“We’re teaching for the wrong century.”
That’s the feeling of Esther Wojcicki, a pioneering teacher at Palo Alto high schools who built an award-winning high-school journalism department (she’s also active in edtech, serves as chief learning officer at Planet3, and is a journalist in her own right).
While this is not a new observation—it is a well-worn gripe that the 19th century industrial model of education is woefully outdated—Wojcicki, speaking today at Slush, a startup-focused conference in Helsinki, offered some concrete solutions, packaged in a new initiative called Moonshots. In sum:
“A moonshot classroom is a fundamental shift to give students more autonomy and agency in the classroom and to empower greater ownership of their learning outcomes. While teachers still play an integral role, its core function has evolved from ‘sage on the stage’ to ‘master coach’ of each student’s development.”

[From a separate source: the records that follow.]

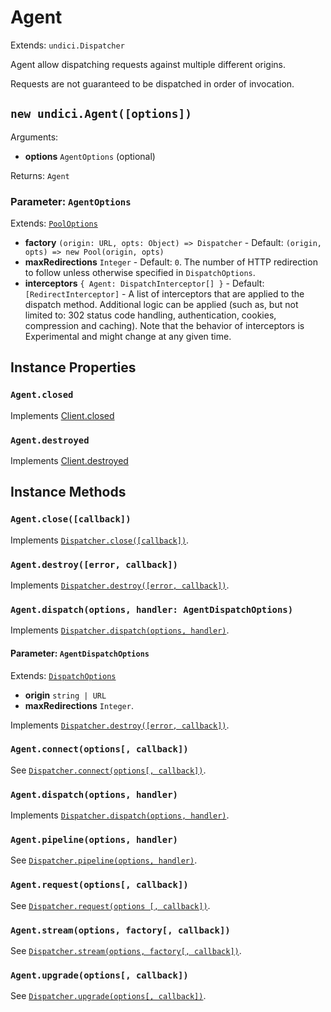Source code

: ﻿# Agent

Extends: `undici.Dispatcher`

Agent allow dispatching requests against multiple different origins.

Requests are not guaranteed to be dispatched in order of invocation.

## `new undici.Agent([options])`

Arguments:

* **options** `AgentOptions` (optional)

Returns: `Agent`

### Parameter: `AgentOptions`

Extends: [`PoolOptions`](Pool.md#parameter-pooloptions)

* **factory** `(origin: URL, opts: Object) => Dispatcher` - Default: `(origin, opts) => new Pool(origin, opts)`
* **maxRedirections** `Integer` - Default: `0`. The number of HTTP redirection to follow unless otherwise specified in `DispatchOptions`.
* **interceptors** `{ Agent: DispatchInterceptor[] }` - Default: `[RedirectInterceptor]` - A list of interceptors that are applied to the dispatch method. Additional logic can be applied (such as, but not limited to: 302 status code handling, authentication, cookies, compression and caching). Note that the behavior of interceptors is Experimental and might change at any given time.

## Instance Properties

### `Agent.closed`

Implements [Client.closed](Client.md#clientclosed)

### `Agent.destroyed`

Implements [Client.destroyed](Client.md#clientdestroyed)

## Instance Methods

### `Agent.close([callback])`

Implements [`Dispatcher.close([callback])`](Dispatcher.md#dispatcherclosecallback-promise).

### `Agent.destroy([error, callback])`

Implements [`Dispatcher.destroy([error, callback])`](Dispatcher.md#dispatcherdestroyerror-callback-promise).

### `Agent.dispatch(options, handler: AgentDispatchOptions)`

Implements [`Dispatcher.dispatch(options, handler)`](Dispatcher.md#dispatcherdispatchoptions-handler).

#### Parameter: `AgentDispatchOptions`

Extends: [`DispatchOptions`](Dispatcher.md#parameter-dispatchoptions)

* **origin** `string | URL`
* **maxRedirections** `Integer`.

Implements [`Dispatcher.destroy([error, callback])`](Dispatcher.md#dispatcherdestroyerror-callback-promise).

### `Agent.connect(options[, callback])`

See [`Dispatcher.connect(options[, callback])`](Dispatcher.md#dispatcherconnectoptions-callback).

### `Agent.dispatch(options, handler)`

Implements [`Dispatcher.dispatch(options, handler)`](Dispatcher.md#dispatcherdispatchoptions-handler).

### `Agent.pipeline(options, handler)`

See [`Dispatcher.pipeline(options, handler)`](Dispatcher.md#dispatcherpipelineoptions-handler).

### `Agent.request(options[, callback])`

See [`Dispatcher.request(options [, callback])`](Dispatcher.md#dispatcherrequestoptions-callback).

### `Agent.stream(options, factory[, callback])`

See [`Dispatcher.stream(options, factory[, callback])`](Dispatcher.md#dispatcherstreamoptions-factory-callback).

### `Agent.upgrade(options[, callback])`

See [`Dispatcher.upgrade(options[, callback])`](Dispatcher.md#dispatcherupgradeoptions-callback).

The key, she says, is giving kids a say in their work, and trusting them. Teachers have acronyms for everything: hers is TRICK (trust, respect, independence, collaboration, and kindness). Treat children like this and “they’ll do anything,” she said on stage during a debate dubbed, “If we started from scratch what would schools look like?”
While this may sound obvious, a lot of classrooms are not run this way. Teachers run the show, tests dominate the subject material, and kids are meant to be subjects, not agents, of their learning. She argues that it doesn’t have to be this way. ”Think about it in the workplace,” she said. “You work harder when you’re trusted and respected. Why not do that for kids in the classroom?”
She suggests that teachers should set aside 20% of their time do some sort of project-based, student-led learning. Put another way: let students be in charge 20% of the time, or the equivalent of one day during the school week. “Give the kids a voice,” she said.
Project-based learning is a buzzy and much-debated idea in education. Proponents say it better reflects how we work, integrates important skills like collaboration and creativity, and posits that with choice comes passion, and passion begets performance. Critics say kids need more direction, and project-based learning can exacerbate achievement gaps.
Wojcicki’s movement, Moonshots in Education (related to a 2015 book she co-authored), is inspired by John F. Kennedy’s famous 1962 quote about getting to the moon: “We choose to go to the moon in this decade and do the other things, not because they are easy, but because they are hard.” The equivalent in the classroom, Wojcicki believes, would value real-life work, leverage technology, promote student agency, and focus on mastery (rather than grades or tests) to stoke passion in subject material.
If it sounds airy, and too good to be true, consider that Wojcicki’s proposal is based on her 34 years of experience creating a high-school journalism program that has won more writing awards than most newspapers. What’s good for students is also good for teachers, she argues. People become teachers because they want to make a difference, but “get burned out because there are so many rules that are interfering with making a difference.”